I agree whole heartedly, and it is quilts made from the heart that inspire me to keep on making original quilts. Why make a masterpiece when it is a copy? I really enjoy designing my own quilts, I may use blocks that are in the public domain but the colour, layout and particularly the quilting is all mine. I am not a very good drawer, but do my best and have made some prize winning quilts with original designs, so I am right behind you Ann!

Karen said...

I totally agree!! One of my goals when I served as president of our guild's night chapter was to encourage each person to make something original. Most quilters have a fear or the idea that they don't have the skill. Thanks for saying it so well.

Amy said...

It was kind of odd to read your blog post because I feel like the quilting world is being taken over by art quilts and modern quilts. I love reproduction patterns and reproduction fabrics -- mainly Civil War items. I find pictures of antique quilts and then try to reproduce them. I don't like getting quilt magazines that have all of the modern stuff ... it's just not my thing. So I guess it's just a matter or personal taste. But I do believe that any time people take the time to pick up some scissors, or a rotary cutter, or a needle and thread, or sit at a sewing machine, they are being creative. Some people want to have complete control from start to finish - others want someone else to control things for them.

Anonymous said...

Oh, Ann, it was so nice to hear a quilt judge say something that I have often thought! To me, the design part is the fun part of quilting. However, in order to know if my design works, I have to actually produce it. It is a problem solving/experimenting exercise, sometimes in joy and sometimes in frustration. Perhaps if originality were actually a judging criteria, things would change.

Barb H said...

At shows, I'd like to see credit given to the designer of the quilts, whether an original design or a pattern, and to the quilter as well as the piecer. I was at a show recently where there were about 6 or more quilts made with the identical pattern--the quilters had taken the same class at a local shop--using very similar fabrics. Each quilt was very nice and for some reason, one was chosen for an award--I'd like to know why a quilt is chosen for an award, what attribute made it a winner. We'd all learn something from that.

annieQ said...

So many of you have good comments. Amy has made a comment on her reason for making copies of old quilts. One of the wonderful reasons for being a part of the quilt world, is that there are aspects that appeal to everyone.

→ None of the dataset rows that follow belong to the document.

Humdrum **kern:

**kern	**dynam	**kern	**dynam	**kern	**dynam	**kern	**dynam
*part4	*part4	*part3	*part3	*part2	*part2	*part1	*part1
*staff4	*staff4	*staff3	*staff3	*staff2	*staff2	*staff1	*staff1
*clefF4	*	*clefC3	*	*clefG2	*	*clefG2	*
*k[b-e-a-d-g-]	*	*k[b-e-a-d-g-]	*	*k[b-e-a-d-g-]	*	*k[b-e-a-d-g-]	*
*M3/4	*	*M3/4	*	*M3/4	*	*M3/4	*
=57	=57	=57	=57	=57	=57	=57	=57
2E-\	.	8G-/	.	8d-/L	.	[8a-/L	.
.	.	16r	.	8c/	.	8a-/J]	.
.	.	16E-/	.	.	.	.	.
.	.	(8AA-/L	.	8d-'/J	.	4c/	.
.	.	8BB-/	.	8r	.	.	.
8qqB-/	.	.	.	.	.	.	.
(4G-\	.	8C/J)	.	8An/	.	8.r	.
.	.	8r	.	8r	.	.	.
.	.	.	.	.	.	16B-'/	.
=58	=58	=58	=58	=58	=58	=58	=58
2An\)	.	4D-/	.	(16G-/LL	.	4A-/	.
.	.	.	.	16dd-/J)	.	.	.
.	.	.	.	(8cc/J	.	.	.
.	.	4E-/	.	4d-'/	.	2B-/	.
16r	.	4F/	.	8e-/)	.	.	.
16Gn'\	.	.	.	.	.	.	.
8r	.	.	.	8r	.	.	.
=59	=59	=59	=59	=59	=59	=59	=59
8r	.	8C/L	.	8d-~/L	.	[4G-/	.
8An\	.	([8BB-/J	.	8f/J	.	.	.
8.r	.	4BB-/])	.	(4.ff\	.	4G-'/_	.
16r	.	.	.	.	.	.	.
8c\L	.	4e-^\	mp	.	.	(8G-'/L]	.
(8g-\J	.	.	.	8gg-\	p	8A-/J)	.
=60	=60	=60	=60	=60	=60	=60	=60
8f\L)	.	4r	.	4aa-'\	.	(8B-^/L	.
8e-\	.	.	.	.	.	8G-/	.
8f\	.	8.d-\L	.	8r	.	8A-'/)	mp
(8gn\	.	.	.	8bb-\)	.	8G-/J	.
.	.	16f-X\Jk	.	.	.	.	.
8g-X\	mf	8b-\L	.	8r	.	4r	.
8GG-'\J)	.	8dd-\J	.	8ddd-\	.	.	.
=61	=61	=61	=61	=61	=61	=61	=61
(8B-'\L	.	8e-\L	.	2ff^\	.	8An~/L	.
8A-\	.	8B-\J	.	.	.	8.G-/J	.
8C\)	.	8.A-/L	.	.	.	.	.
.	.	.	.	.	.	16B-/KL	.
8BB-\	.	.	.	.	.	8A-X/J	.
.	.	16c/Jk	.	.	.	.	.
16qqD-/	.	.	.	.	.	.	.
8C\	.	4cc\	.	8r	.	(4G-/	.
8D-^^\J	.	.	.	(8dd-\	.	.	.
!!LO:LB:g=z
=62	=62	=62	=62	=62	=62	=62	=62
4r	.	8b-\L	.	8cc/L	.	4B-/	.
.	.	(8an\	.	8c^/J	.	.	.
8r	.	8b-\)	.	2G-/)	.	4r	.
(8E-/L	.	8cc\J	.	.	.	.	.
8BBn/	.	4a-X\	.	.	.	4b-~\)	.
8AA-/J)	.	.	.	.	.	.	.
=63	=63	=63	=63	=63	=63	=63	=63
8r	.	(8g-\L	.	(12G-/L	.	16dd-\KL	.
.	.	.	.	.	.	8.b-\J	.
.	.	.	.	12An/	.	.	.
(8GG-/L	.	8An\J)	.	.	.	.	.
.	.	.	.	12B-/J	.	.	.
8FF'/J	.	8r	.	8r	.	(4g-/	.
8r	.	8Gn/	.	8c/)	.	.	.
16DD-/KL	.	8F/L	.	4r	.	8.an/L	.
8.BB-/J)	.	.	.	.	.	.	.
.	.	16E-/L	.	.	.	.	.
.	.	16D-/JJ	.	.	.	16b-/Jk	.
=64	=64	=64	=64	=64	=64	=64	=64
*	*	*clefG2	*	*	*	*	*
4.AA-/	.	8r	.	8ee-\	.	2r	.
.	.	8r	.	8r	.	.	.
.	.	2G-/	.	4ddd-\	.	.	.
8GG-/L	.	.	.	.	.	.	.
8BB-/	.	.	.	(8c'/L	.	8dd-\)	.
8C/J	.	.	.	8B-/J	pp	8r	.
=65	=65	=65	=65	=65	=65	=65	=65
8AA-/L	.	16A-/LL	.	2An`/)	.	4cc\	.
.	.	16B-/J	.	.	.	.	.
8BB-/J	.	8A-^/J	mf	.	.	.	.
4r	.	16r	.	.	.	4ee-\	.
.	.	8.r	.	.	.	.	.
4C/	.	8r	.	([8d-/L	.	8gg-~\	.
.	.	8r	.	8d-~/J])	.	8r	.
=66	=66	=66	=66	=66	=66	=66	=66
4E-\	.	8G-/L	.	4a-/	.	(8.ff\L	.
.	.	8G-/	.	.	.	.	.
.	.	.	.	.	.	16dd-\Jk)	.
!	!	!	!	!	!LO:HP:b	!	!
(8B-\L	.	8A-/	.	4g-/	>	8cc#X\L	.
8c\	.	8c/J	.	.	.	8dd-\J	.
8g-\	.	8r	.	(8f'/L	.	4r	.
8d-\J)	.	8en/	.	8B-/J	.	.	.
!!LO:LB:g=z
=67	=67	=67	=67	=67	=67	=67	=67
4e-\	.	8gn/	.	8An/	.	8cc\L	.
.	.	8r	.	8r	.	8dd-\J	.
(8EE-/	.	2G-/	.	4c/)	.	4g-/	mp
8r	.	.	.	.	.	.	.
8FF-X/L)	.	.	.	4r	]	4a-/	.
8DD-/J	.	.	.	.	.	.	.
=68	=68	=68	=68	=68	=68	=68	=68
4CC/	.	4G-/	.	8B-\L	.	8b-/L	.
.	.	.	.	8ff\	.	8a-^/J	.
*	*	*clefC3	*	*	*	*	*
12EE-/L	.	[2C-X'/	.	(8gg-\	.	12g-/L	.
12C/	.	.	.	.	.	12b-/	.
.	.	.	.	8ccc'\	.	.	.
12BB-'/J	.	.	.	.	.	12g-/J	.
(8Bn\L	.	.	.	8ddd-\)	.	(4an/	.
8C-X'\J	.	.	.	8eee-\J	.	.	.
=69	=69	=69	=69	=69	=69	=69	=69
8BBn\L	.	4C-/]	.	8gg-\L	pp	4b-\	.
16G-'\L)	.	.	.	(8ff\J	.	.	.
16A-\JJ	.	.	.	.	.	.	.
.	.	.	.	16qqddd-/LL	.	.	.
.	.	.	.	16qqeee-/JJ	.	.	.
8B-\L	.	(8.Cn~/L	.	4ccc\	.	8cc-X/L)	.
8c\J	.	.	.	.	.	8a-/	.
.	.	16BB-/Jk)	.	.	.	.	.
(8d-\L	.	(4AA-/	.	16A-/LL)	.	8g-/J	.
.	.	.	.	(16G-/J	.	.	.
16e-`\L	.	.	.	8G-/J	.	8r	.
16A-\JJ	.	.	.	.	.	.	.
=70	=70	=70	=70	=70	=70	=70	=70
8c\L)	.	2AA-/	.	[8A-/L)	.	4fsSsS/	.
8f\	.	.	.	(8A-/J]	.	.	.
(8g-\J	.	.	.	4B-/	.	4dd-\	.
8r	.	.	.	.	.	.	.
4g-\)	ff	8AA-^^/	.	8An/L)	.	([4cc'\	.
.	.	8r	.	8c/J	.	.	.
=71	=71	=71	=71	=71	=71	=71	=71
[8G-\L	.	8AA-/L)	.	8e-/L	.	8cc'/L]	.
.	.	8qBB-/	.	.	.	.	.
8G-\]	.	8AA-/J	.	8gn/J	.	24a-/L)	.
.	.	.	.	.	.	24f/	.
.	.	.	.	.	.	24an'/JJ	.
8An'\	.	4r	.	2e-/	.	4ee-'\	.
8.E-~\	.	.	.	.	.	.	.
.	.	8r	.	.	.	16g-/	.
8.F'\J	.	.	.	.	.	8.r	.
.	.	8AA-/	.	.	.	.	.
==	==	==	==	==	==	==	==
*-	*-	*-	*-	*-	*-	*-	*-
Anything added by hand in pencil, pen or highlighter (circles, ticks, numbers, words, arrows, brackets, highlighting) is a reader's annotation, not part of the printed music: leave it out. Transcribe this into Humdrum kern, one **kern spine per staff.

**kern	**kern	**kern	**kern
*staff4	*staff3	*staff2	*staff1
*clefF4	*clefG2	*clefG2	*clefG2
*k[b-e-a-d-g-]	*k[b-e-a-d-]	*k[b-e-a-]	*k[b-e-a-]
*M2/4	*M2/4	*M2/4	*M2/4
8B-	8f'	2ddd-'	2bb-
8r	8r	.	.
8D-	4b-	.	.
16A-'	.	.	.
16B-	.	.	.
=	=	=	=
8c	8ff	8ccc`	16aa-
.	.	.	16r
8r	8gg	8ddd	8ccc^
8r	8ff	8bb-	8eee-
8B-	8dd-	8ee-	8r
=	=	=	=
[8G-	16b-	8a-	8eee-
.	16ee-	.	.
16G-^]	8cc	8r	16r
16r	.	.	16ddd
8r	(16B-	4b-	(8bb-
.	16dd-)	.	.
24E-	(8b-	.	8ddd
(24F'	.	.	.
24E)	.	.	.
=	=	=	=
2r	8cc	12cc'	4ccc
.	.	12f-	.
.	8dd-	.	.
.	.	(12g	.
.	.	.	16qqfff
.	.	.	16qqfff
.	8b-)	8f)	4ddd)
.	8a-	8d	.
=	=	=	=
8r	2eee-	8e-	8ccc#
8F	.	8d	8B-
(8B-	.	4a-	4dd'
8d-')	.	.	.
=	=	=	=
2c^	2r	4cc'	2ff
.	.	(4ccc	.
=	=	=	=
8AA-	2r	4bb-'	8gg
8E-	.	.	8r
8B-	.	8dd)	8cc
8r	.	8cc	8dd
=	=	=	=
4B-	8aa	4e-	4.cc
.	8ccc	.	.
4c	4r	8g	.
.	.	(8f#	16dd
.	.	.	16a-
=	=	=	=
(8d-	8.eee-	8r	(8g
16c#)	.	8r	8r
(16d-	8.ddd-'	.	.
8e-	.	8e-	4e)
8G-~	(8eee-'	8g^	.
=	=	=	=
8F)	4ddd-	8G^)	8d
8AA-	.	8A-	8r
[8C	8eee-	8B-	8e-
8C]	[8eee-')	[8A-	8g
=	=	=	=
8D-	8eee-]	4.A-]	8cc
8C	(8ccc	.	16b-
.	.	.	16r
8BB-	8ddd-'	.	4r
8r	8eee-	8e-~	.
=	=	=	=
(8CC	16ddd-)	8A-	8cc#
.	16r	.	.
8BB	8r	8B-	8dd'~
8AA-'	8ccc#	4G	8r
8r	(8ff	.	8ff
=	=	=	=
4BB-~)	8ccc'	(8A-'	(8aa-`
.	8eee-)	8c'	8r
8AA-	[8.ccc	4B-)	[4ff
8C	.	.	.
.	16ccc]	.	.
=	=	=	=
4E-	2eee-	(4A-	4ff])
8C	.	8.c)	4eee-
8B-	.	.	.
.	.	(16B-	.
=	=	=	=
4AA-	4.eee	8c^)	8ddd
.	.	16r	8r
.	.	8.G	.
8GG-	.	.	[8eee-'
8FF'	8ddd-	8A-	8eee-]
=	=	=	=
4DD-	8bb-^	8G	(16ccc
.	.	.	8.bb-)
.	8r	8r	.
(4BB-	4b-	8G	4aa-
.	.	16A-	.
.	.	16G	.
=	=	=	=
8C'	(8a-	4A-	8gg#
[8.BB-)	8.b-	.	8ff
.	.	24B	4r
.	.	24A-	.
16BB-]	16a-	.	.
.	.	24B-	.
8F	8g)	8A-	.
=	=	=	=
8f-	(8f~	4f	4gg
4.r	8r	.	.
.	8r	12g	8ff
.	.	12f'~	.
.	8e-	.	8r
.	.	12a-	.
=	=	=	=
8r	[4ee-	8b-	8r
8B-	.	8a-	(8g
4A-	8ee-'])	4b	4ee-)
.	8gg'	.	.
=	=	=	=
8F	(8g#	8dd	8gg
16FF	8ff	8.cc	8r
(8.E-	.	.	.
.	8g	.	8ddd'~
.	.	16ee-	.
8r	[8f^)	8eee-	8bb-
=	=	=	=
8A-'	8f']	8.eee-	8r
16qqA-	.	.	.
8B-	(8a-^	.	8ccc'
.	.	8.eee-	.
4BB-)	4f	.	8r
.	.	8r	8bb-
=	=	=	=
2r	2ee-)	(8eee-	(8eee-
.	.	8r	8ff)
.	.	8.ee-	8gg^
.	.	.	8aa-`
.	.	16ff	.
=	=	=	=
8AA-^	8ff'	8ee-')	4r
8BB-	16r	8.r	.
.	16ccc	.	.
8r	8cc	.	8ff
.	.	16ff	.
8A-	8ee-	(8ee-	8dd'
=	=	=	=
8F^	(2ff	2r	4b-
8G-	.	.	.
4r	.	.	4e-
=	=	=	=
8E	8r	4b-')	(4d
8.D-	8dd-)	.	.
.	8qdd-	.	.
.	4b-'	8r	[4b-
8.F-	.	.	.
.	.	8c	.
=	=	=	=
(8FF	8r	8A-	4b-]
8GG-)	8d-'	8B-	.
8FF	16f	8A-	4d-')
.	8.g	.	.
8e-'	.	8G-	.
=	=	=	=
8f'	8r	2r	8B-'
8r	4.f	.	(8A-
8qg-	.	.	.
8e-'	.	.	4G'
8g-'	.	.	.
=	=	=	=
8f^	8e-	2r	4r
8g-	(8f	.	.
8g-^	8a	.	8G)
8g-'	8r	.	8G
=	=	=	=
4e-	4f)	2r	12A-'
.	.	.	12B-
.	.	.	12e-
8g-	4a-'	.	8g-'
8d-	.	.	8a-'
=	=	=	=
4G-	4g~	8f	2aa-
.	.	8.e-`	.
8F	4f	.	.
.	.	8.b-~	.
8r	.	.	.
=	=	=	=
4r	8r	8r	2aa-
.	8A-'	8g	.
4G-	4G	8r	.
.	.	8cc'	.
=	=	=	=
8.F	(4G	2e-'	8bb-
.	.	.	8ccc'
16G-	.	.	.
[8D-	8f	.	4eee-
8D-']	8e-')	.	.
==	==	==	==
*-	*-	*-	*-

My entire focus is on doing original work. But others are here for their own reasons. As long as we are true to ourselves; whether it be original work, baby stuff, or antique reproductions; we will all be happy people!

Do your own thing.

Ann Fahl

Jessim said...

I've designed many of my quilts (I've never shown anything, I'm not that good.)

Most of the time when I post them, someone says "ooh, I've been wanting to make that pattern". Turns out I am not that creative, as the patterns I've designed are often already published by someone else.

annieQ said...

Jessim,
Continue to create your own ideas. Many quilters assume, that whatever they see has been made from a pattern.

Many of my quilts will never be made into patterns. Creating a pattern that everyone can understand is a time consuming challenge. I only want to make quilts, not patterns.

corinne said...

Thank you as someone who does use some patterns to help me learn a new technique.(Judy Niemeyer) I am shocked by the same designs being used over and over again. And all claim to be originial designs.

annieQ said...

Corinne,
Eventually you will feel like you have a strong basic knowledge of quilting, and you will free to just "jump in" with the confidence that you don't need a pattern anymore!